[Data to process]:
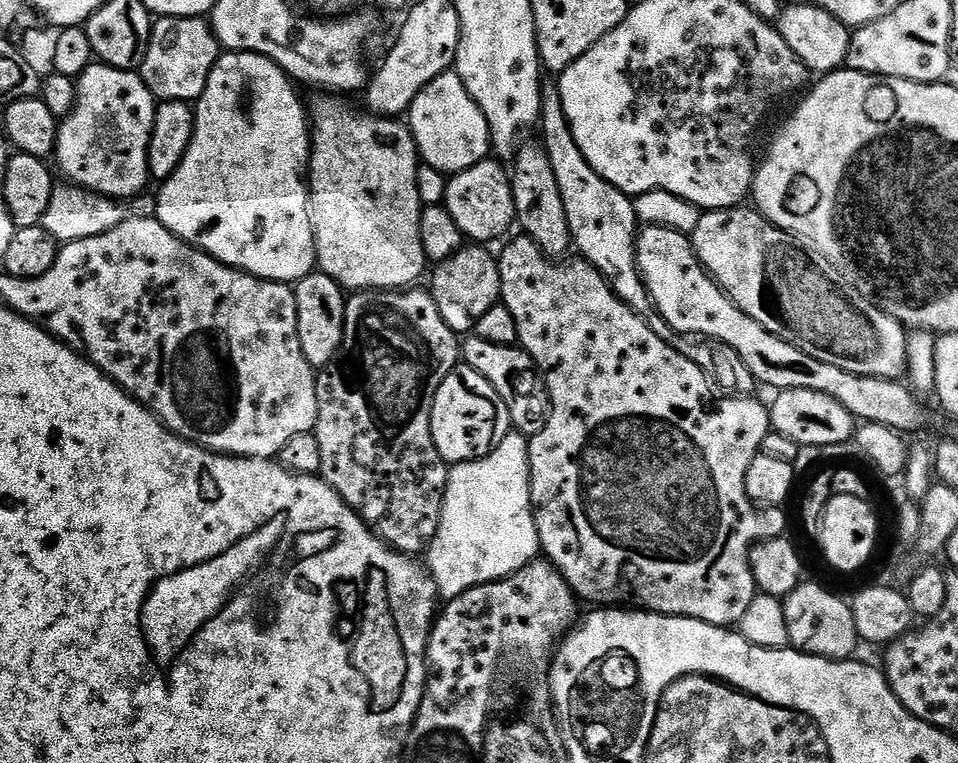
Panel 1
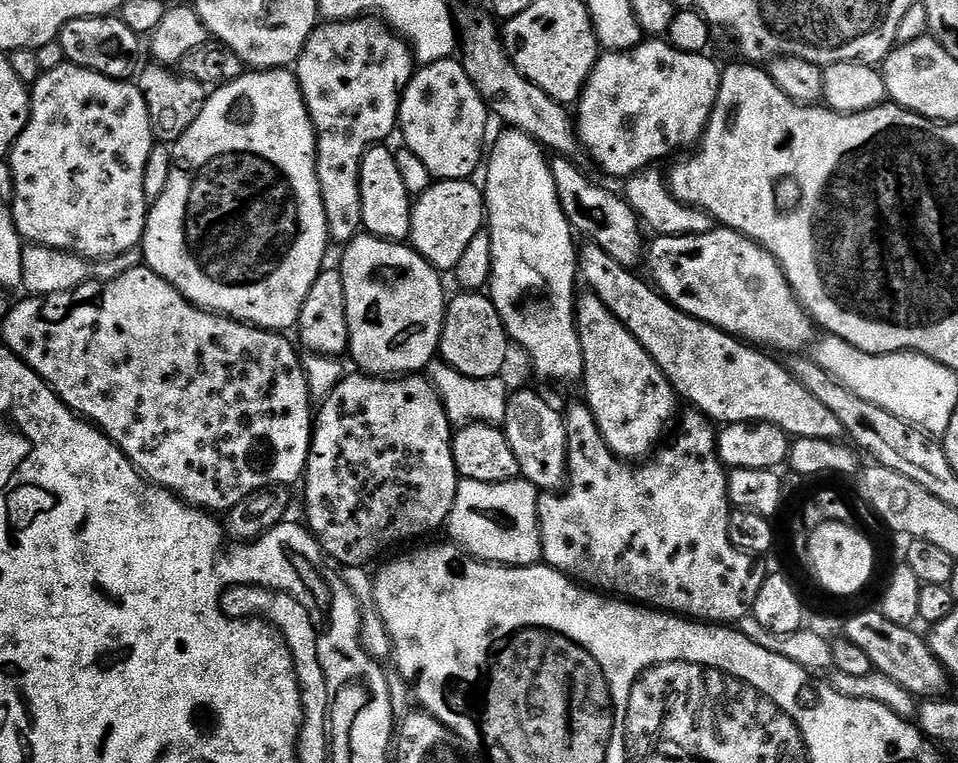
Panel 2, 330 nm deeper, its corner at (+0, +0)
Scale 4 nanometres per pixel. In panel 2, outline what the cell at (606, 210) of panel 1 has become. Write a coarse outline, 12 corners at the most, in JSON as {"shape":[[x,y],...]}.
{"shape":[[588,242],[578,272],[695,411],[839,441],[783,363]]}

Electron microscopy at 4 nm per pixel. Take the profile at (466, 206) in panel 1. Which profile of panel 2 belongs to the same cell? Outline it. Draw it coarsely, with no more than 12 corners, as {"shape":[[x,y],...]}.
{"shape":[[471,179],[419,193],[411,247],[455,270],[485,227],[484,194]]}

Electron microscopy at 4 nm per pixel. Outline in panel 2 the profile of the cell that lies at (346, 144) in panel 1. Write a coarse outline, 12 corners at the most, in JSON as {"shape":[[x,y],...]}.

[Problem]: Return the full listing above verbatim, please, but without its images.

[Result]:
Panel 1
Panel 2, 330 nm deeper, its corner at (+0, +0)
Scale 4 nanometres per pixel. In panel 2, outline what the cell at (606, 210) of panel 1 has become. Write a coarse outline, 12 corners at the most, in JSON as {"shape":[[x,y],...]}.
{"shape":[[588,242],[578,272],[695,411],[839,441],[783,363]]}

Electron microscopy at 4 nm per pixel. Take the profile at (466, 206) in panel 1. Which profile of panel 2 belongs to the same cell? Outline it. Draw it coarsely, with no more than 12 corners, as {"shape":[[x,y],...]}.
{"shape":[[471,179],[419,193],[411,247],[455,270],[485,227],[484,194]]}

Electron microscopy at 4 nm per pixel. Outline in panel 2 the profile of the cell that lies at (346, 144) in panel 1. Write a coarse outline, 12 corners at the most, in JSON as {"shape":[[x,y],...]}.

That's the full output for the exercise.